My Truck Does NOT Have…

4×4 or All-Wheel Drive.  It isn’t necessary down in Florida.

Cruise control.  For as little as I drive, I don’t need it.

Automatic locks.  Someone made a joke that they didn’t even know cars came without automatic locks anymore.  I was spoiled with a push button to start in my SUV, so I felt like if I had to get my key out anyway, then who cares if it has automatic locks?  I bought a lanyard keychain to hook my car keys to the outside of my purse or the loop of my jeans.  Now I never have to dig around for them, am able to open my car immediately, and I can still maneuver easily when my arms are full.  When I do have company, I open the passenger door first and get bonus points for holding the door open until they climb in.

Automatic windows.  Sounds crazy too, but my friend had her mechanism stop working and was paying to have it fixed.  Would I pay to have it fixed?  No!  I never use my windows.  Plot twist: I’ve found that I prefer it.  After going to the manual windows, I realized that the only time I ever seemed to open my windows was while the car was off and I was waiting for someone, usually resulting in turning the car on again just to open the window.

Carpet on the floor.  Why on earth would I spend money on a carpet for the floor that’s just going to get dirty?! Or worse, pay for carpet and then buy rubber mats?!  It has a great black vinyl flooring that literally wipes clean.  For anyone with OCD, I can’t tell you how wonderful it is, and I wish all cars had it.  Absolutely wonderful!

Leather seats.  They are just cloth seats.  They are easy to vacuum and look nice.  I don’t eat in my car, and I only drink water, so I don’t have to worry about stains.

Seat warmers.  A devastating blow during Floridian winters.

A center console.  I chose a bench for the front seat since it’s more versatile and was significantly cheaper.  It folds over and has a simple cup holder on it.  The bottom seat does come up for a bit of storage, but I don’t carry much with me.

Full doors in the back.  Instead, I went for the SuperCab model with the half-doors.  I don’t often pick people up or drop people off, and don’t mind getting out of the car when I do.

Full seats in the back.  I opted for the bench instead of the seats, which I almost always keep folded up.  There is so much more room for transporting anything.  When I do need to fit people, three can fit safely on the bench, and smaller stuff can still fit under the bench.

A GPS system.  I purchased a phone mount and use my phone instead.

Bluetooth.  I opted for the standard radio and buttons.  I also bought an auxiliary cable so that I can still play the music through the car’s speakers.  Tech comes and goes, but they do have Bluetooth adapters if my phone does away with a headphone jack.

A USB port.  I purchased a smart port charger and it fits in the cigarette lighter.

Running boards.  I purchased stainless steel side step rails after-market.  I got them open-box for less than half of retail.
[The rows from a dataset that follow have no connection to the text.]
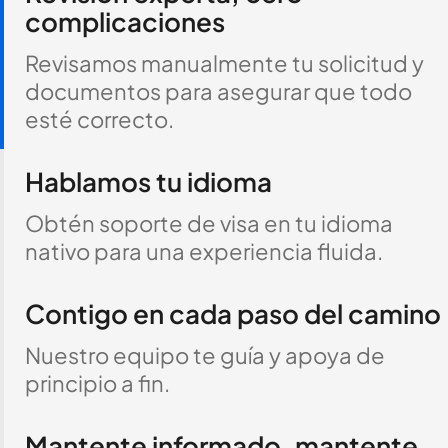
complicaciones
Revisamos manualmente tu solicitud y
documentos para asegurar que todo
esté correcto.
Hablamos tu idioma
Obtén soporte de visa en tu idioma
nativo para una experiencia fluida.
Contigo en cada paso del camino
Nuestro equipo te guía y apoya de
principio a fin.
Mantente informado, mantente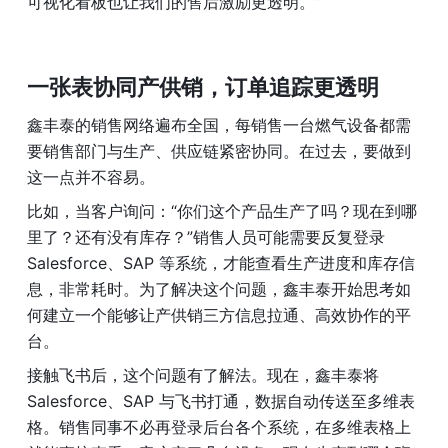
可视化看板也让我们的售后激励更透明。”
一张表协同产供销，订单追踪更透明
鑫丰泰的销售网络遍布全国，每销售一台燃气设备都需
要销售部门与生产、供应链紧密协同。在过去，要做到
这一点并不容易。
比如，当客户询问：“你们这个产品生产了吗？现在到哪
里了？还有没有库存？”销售人员可能需要反复登录 
Salesforce、SAP 等系统，才能查看生产进度和库存信
息，非常耗时。为了解决这个问题，鑫丰泰开始思考如
何建立一个能够让产供销三方信息拉通、高效协作的平
台。
接触飞书后，这个问题有了解法。现在，鑫丰泰将 
Salesforce、SAP 与飞书打通，数据自动传送至多维表
格。销售同事不必再登录后台各个系统，在多维表格上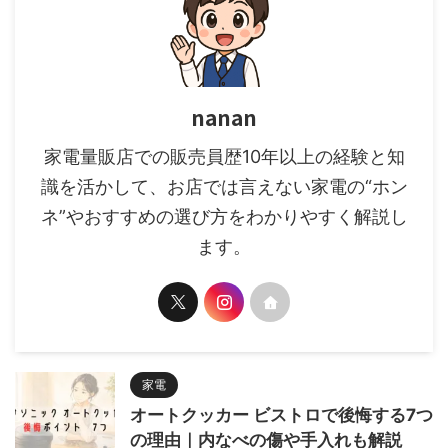
nanan
家電量販店での販売員歴10年以上の経験と知
識を活かして、お店では言えない家電の“ホン
ネ”やおすすめの選び方をわかりやすく解説し
ます。
家電
オートクッカー ビストロで後悔する7つ
の理由｜内なべの傷や手入れも解説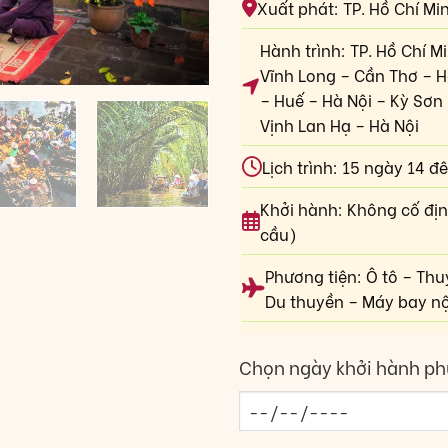
Xuất phát: TP. Hồ Chí Mi
Hành trình: TP. Hồ Chí M
Vĩnh Long – Cần Thơ – H
– Huế – Hà Nội – Kỳ Sơ
Vịnh Lan Hạ – Hà Nội
Lịch trình: 15 ngày 14 đ
Khởi hành: Không cố địn
cầu)
Phương tiện: Ô tô – Thu
Du thuyền – Máy bay nộ
Chọn ngày khởi hành ph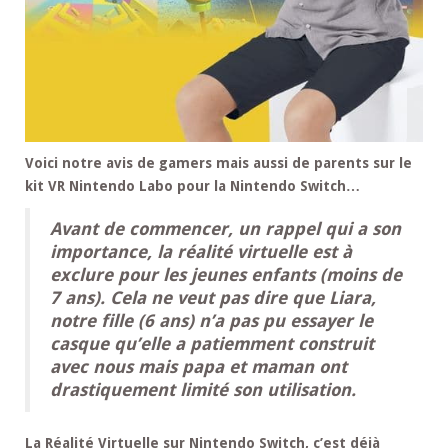
Voici notre avis de gamers mais aussi de parents sur le
kit VR Nintendo Labo pour la Nintendo Switch…
Avant de commencer, un rappel qui a son
importance, la réalité virtuelle est à
exclure pour les jeunes enfants (moins de
7 ans). Cela ne veut pas dire que Liara,
notre fille (6 ans) n’a pas pu essayer le
casque qu’elle a patiemment construit
avec nous mais papa et maman ont
drastiquement limité son utilisation.
La Réalité Virtuelle sur Nintendo Switch, c’est déjà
A cover for the bed.  I purchased the Tyger cover later.  It folds nicely and looks great.

A bed liner.  I plan to have one sprayed in since they are more durable, but I haven’t yet made the time to research.  There are some scratches in the bed, but overall I just try to be a bit more careful.
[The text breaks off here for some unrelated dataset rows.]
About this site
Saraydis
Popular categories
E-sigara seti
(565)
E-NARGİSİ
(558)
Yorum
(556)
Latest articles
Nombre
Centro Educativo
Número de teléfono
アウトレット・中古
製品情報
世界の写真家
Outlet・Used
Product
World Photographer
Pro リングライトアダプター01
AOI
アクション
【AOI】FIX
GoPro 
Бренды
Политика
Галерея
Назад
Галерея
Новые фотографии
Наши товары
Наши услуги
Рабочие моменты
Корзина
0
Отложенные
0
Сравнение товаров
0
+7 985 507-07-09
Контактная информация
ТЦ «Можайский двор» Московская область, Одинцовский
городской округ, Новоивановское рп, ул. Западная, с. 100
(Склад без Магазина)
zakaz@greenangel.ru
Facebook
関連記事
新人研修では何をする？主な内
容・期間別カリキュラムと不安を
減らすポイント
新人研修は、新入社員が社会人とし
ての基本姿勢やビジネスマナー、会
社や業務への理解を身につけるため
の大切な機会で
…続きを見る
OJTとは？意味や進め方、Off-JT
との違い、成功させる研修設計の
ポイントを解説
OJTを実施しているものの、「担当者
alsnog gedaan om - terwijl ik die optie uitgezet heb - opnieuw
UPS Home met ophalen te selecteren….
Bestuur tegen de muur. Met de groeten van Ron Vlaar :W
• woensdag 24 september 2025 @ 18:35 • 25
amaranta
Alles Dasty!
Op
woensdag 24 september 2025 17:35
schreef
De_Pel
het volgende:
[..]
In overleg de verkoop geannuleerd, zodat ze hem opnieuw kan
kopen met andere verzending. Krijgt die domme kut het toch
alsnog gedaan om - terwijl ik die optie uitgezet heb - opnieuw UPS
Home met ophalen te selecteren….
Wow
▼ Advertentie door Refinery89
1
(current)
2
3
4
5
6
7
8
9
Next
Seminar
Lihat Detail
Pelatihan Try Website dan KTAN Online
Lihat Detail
What does all this mean for you?

Don’t go out and buy an expensive new car/an F150!  (Well, at least not without careful thought and consideration to your own needs.)  I have no car advice to give.  I simply hope to give insight to how I decided on the things I really needed, how I addressed the things that the car was missing, and what was actually important to me when making this large purchase.

The most important point is to make sure that what you own and are spending money on is aligning with your values and meeting your needs in the most efficient way possible.  For me, a truck was the answer.

What do you think?  What car would you have recommended instead?